At this point, the artifact was actually good. Clean, functional, polished. Time to make it real.
The artifact worked in Claude's preview. Now it needed to live on the actual internet.
I switched from Claude.ai to Claude Code (the terminal version) for this part. Here's what I said:
You:
I have a working artifact for a workshop RSVP page. I need to deploy it as a real website. Can you: 1) Create the proper file structure for a React app, 2) Set up a GitHub repo called "workshop-rsvp", 3) Help me deploy to Vercel? I have accounts on both GitHub and Vercel already.
Claude:
I'll help you deploy this. Let me create the project structure first... [Claude Code created files, initialized repo, pushed to GitHub]
The actual deployment:
- Claude Code created 4 files
- Pushed to GitHub (took about 2 minutes)
- Connected Vercel to the repo (I clicked 3 buttons)

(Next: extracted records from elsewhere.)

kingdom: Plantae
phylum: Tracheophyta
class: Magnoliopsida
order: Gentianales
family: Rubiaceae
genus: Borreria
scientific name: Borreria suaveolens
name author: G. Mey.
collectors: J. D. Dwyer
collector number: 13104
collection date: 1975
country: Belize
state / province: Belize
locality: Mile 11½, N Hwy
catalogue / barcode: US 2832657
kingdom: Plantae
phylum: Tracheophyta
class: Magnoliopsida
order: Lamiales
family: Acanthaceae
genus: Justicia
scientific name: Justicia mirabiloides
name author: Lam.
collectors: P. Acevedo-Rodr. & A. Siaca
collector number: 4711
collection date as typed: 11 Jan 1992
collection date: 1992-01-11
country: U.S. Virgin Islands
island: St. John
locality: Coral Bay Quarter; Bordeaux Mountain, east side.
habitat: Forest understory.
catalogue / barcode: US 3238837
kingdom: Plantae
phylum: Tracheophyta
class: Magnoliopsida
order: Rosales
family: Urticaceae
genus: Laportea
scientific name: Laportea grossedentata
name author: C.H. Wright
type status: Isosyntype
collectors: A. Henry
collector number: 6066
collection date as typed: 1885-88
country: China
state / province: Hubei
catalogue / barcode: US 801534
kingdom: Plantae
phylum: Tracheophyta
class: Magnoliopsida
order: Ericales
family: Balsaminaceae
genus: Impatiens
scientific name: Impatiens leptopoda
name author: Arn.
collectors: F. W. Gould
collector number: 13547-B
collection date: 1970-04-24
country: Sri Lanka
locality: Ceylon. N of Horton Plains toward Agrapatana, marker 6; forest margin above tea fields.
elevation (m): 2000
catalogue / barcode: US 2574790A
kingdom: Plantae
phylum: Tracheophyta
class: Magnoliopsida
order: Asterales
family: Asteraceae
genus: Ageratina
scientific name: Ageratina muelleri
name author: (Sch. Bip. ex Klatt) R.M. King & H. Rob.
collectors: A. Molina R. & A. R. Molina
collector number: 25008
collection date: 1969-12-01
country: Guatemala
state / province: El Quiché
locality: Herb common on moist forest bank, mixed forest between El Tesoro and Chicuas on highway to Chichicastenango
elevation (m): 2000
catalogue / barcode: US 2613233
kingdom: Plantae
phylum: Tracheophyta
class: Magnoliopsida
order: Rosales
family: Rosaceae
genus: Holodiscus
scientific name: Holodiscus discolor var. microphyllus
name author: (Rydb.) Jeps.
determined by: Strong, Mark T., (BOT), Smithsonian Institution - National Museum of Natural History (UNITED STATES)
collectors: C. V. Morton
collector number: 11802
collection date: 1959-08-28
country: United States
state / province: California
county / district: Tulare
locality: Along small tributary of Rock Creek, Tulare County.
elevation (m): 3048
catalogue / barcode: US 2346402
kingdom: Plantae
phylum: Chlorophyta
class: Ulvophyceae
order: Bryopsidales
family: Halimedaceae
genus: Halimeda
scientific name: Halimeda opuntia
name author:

- Vercel auto-deployed in about 60 seconds
Final URL: workshop-rsvp.vercel.app
That's a real website. On the real internet. That I built without writing code.
What I ended up with:
| Total time | 47 minutes from blank page to live URL |
| Iterations | 6 rounds of feedback |
| Code written | Zero. Claude wrote all of it. |
| Cost | $0 (free tiers of everything) |
| Result | Working RSVP page I actually used for a real workshop |
The messy parts I left out: At one point I got confused about which file was which. I had to ask Claude to explain what was happening twice. I accidentally closed a tab and lost some work. This is normal. The polished result hides the messy middle. Don\'t compare your messy middle to someone else\'s polished result.
What I Learned From This Build
1. The blueprint matters more than you think.
Having specific details (20 spots, waitlist, teal/white) meant fewer iterations. Vague blueprints mean more back-and-forth.
2. Test early and often.
I found the persistence bug because I actually clicked through the app. Don't just look at it - use it.
3. Small feedback is better than big rewrites.
Instead of "start over," I said "fix these three specific things." Faster, less frustrating.
4. Deployment is easier than you expect.
I was nervous about the GitHub/Vercel part. It took 10 minutes and was mostly clicking buttons.
5. "Good enough" ships. Perfect doesn't.
I could have kept tweaking forever. Instead, I shipped when it worked. I can always improve it later.
Your turn: This was my project. Yours will be different - different idea, different problems, different iterations. But the process is the same: blueprint, first conversation, iterate, deploy. You've seen it work. Now do it yourself.